**ASSIGNED TASK**
Each line below should be repeated exactly as it stands.

**Collected data**
----------

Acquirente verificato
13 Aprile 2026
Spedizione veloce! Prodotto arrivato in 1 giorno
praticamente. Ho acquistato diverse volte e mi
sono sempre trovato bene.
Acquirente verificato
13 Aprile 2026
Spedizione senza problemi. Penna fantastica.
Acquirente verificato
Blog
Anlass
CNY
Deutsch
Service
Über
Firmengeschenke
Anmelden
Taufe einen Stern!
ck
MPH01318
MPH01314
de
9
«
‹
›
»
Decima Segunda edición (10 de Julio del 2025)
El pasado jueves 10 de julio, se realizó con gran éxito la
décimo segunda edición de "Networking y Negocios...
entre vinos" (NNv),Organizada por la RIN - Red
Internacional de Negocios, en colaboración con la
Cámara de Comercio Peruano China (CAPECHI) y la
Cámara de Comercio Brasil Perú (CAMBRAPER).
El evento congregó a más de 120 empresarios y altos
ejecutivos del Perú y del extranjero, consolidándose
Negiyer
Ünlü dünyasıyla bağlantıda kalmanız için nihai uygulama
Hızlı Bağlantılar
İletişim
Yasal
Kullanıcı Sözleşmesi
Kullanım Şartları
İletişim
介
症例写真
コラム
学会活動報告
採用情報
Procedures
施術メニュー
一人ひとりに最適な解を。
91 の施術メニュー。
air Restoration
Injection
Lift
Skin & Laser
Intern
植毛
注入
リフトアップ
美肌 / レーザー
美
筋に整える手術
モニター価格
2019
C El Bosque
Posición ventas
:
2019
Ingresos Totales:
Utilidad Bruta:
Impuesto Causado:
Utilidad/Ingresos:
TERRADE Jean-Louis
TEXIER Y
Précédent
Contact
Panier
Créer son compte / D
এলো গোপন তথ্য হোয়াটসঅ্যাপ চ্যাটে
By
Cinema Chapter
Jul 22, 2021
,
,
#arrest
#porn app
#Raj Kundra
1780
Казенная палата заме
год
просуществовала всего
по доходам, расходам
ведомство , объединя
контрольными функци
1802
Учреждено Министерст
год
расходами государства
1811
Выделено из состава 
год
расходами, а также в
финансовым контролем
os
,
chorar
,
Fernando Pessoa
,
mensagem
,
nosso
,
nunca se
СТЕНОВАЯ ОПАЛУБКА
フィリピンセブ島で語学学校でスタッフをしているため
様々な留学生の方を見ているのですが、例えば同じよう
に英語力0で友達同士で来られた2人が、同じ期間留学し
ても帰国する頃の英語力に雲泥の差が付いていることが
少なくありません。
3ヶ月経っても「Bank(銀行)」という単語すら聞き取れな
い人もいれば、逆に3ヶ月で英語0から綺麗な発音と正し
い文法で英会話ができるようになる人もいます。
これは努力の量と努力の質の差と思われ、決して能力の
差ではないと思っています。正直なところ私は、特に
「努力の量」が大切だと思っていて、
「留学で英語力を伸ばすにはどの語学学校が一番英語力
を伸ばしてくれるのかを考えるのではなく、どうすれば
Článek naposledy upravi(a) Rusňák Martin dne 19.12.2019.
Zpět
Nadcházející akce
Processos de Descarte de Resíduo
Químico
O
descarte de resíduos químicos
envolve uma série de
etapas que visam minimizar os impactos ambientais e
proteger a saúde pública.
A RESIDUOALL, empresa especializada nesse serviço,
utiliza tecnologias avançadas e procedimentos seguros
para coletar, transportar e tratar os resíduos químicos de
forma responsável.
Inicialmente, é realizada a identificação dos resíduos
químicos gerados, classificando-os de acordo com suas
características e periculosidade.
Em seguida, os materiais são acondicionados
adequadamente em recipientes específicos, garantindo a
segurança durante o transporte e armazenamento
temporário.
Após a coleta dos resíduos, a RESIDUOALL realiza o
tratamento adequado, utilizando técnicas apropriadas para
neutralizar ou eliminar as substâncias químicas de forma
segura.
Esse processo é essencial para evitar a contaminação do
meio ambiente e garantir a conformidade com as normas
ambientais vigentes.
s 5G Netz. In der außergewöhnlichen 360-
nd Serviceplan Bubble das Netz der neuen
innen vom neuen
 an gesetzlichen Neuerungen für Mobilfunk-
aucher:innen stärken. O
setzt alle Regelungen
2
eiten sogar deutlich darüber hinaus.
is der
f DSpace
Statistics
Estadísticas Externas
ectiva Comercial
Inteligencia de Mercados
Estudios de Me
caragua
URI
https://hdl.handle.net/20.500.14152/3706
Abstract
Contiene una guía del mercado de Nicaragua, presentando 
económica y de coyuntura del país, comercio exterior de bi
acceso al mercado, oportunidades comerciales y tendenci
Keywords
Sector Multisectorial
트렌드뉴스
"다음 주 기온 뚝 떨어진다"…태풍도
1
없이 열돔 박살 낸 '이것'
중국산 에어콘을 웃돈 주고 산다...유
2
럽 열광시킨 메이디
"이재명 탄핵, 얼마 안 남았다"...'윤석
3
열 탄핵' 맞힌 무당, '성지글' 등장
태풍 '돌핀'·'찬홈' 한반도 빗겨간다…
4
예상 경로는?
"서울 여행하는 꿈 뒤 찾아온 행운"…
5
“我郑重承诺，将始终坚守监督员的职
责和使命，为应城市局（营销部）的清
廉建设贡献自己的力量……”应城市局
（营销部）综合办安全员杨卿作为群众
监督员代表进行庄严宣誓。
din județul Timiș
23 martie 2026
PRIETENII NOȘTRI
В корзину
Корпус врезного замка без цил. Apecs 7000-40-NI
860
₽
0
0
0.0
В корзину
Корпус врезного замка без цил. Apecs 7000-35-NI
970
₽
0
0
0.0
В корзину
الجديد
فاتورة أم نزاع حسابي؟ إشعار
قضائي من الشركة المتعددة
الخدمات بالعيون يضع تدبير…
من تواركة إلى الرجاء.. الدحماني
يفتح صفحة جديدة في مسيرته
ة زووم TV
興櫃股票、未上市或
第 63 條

----------

**ANSWER BELOW**
Acquirente verificato
13 Aprile 2026
Spedizione veloce! Prodotto arrivato in 1 giorno
praticamente. Ho acquistato diverse volte e mi
sono sempre trovato bene.
Acquirente verificato
13 Aprile 2026
Spedizione senza problemi. Penna fantastica.
Acquirente verificato
Blog
Anlass
CNY
Deutsch
Service
Über
Firmengeschenke
Anmelden
Taufe einen Stern!
ck
MPH01318
MPH01314
de
9
«
‹
›
»
Decima Segunda edición (10 de Julio del 2025)
El pasado jueves 10 de julio, se realizó con gran éxito la
décimo segunda edición de "Networking y Negocios...
entre vinos" (NNv),Organizada por la RIN - Red
Internacional de Negocios, en colaboración con la
Cámara de Comercio Peruano China (CAPECHI) y la
Cámara de Comercio Brasil Perú (CAMBRAPER).
El evento congregó a más de 120 empresarios y altos
ejecutivos del Perú y del extranjero, consolidándose
Negiyer
Ünlü dünyasıyla bağlantıda kalmanız için nihai uygulama
Hızlı Bağlantılar
İletişim
Yasal
Kullanıcı Sözleşmesi
Kullanım Şartları
İletişim
介
症例写真
コラム
学会活動報告
採用情報
Procedures
施術メニュー
一人ひとりに最適な解を。
91 の施術メニュー。
air Restoration
Injection
Lift
Skin & Laser
Intern
植毛
注入
リフトアップ
美肌 / レーザー
美
筋に整える手術
モニター価格
2019
C El Bosque
Posición ventas
:
2019
Ingresos Totales:
Utilidad Bruta:
Impuesto Causado:
Utilidad/Ingresos:
TERRADE Jean-Louis
TEXIER Y
Précédent
Contact
Panier
Créer son compte / D
এলো গোপন তথ্য হোয়াটসঅ্যাপ চ্যাটে
By
Cinema Chapter
Jul 22, 2021
,
,
#arrest
#porn app
#Raj Kundra
1780
Казенная палата заме
год
просуществовала всего
по доходам, расходам
ведомство , объединя
контрольными функци
1802
Учреждено Министерст
год
расходами государства
1811
Выделено из состава 
год
расходами, а также в
финансовым контролем
os
,
chorar
,
Fernando Pessoa
,
mensagem
,
nosso
,
nunca se
СТЕНОВАЯ ОПАЛУБКА
フィリピンセブ島で語学学校でスタッフをしているため
様々な留学生の方を見ているのですが、例えば同じよう
に英語力0で友達同士で来られた2人が、同じ期間留学し
ても帰国する頃の英語力に雲泥の差が付いていることが
少なくありません。
3ヶ月経っても「Bank(銀行)」という単語すら聞き取れな
い人もいれば、逆に3ヶ月で英語0から綺麗な発音と正し
い文法で英会話ができるようになる人もいます。
これは努力の量と努力の質の差と思われ、決して能力の
差ではないと思っています。正直なところ私は、特に
「努力の量」が大切だと思っていて、
「留学で英語力を伸ばすにはどの語学学校が一番英語力
を伸ばしてくれるのかを考えるのではなく、どうすれば
Článek naposledy upravi(a) Rusňák Martin dne 19.12.2019.
Zpět
Nadcházející akce
Processos de Descarte de Resíduo
Químico
O
descarte de resíduos químicos
envolve uma série de
etapas que visam minimizar os impactos ambientais e
proteger a saúde pública.
A RESIDUOALL, empresa especializada nesse serviço,
utiliza tecnologias avançadas e procedimentos seguros
para coletar, transportar e tratar os resíduos químicos de
forma responsável.
Inicialmente, é realizada a identificação dos resíduos
químicos gerados, classificando-os de acordo com suas
características e periculosidade.
Em seguida, os materiais são acondicionados
adequadamente em recipientes específicos, garantindo a
segurança durante o transporte e armazenamento
temporário.
Após a coleta dos resíduos, a RESIDUOALL realiza o
tratamento adequado, utilizando técnicas apropriadas para
neutralizar ou eliminar as substâncias químicas de forma
segura.
Esse processo é essencial para evitar a contaminação do
meio ambiente e garantir a conformidade com as normas
ambientais vigentes.
s 5G Netz. In der außergewöhnlichen 360-
nd Serviceplan Bubble das Netz der neuen
innen vom neuen
 an gesetzlichen Neuerungen für Mobilfunk-
aucher:innen stärken. O
setzt alle Regelungen
2
eiten sogar deutlich darüber hinaus.
is der
f DSpace
Statistics
Estadísticas Externas
ectiva Comercial
Inteligencia de Mercados
Estudios de Me
caragua
URI
https://hdl.handle.net/20.500.14152/3706
Abstract
Contiene una guía del mercado de Nicaragua, presentando 
económica y de coyuntura del país, comercio exterior de bi
acceso al mercado, oportunidades comerciales y tendenci
Keywords
Sector Multisectorial
트렌드뉴스
"다음 주 기온 뚝 떨어진다"…태풍도
1
없이 열돔 박살 낸 '이것'
중국산 에어콘을 웃돈 주고 산다...유
2
럽 열광시킨 메이디
"이재명 탄핵, 얼마 안 남았다"...'윤석
3
열 탄핵' 맞힌 무당, '성지글' 등장
태풍 '돌핀'·'찬홈' 한반도 빗겨간다…
4
예상 경로는?
"서울 여행하는 꿈 뒤 찾아온 행운"…
5
“我郑重承诺，将始终坚守监督员的职
责和使命，为应城市局（营销部）的清
廉建设贡献自己的力量……”应城市局
（营销部）综合办安全员杨卿作为群众
监督员代表进行庄严宣誓。
din județul Timiș
23 martie 2026
PRIETENII NOȘTRI
В корзину
Корпус врезного замка без цил. Apecs 7000-40-NI
860
₽
0
0
0.0
В корзину
Корпус врезного замка без цил. Apecs 7000-35-NI
970
₽
0
0
0.0
В корзину
الجديد
فاتورة أم نزاع حسابي؟ إشعار
قضائي من الشركة المتعددة
الخدمات بالعيون يضع تدبير…
من تواركة إلى الرجاء.. الدحماني
يفتح صفحة جديدة في مسيرته
ة زووم TV
興櫃股票、未上市或
第 63 條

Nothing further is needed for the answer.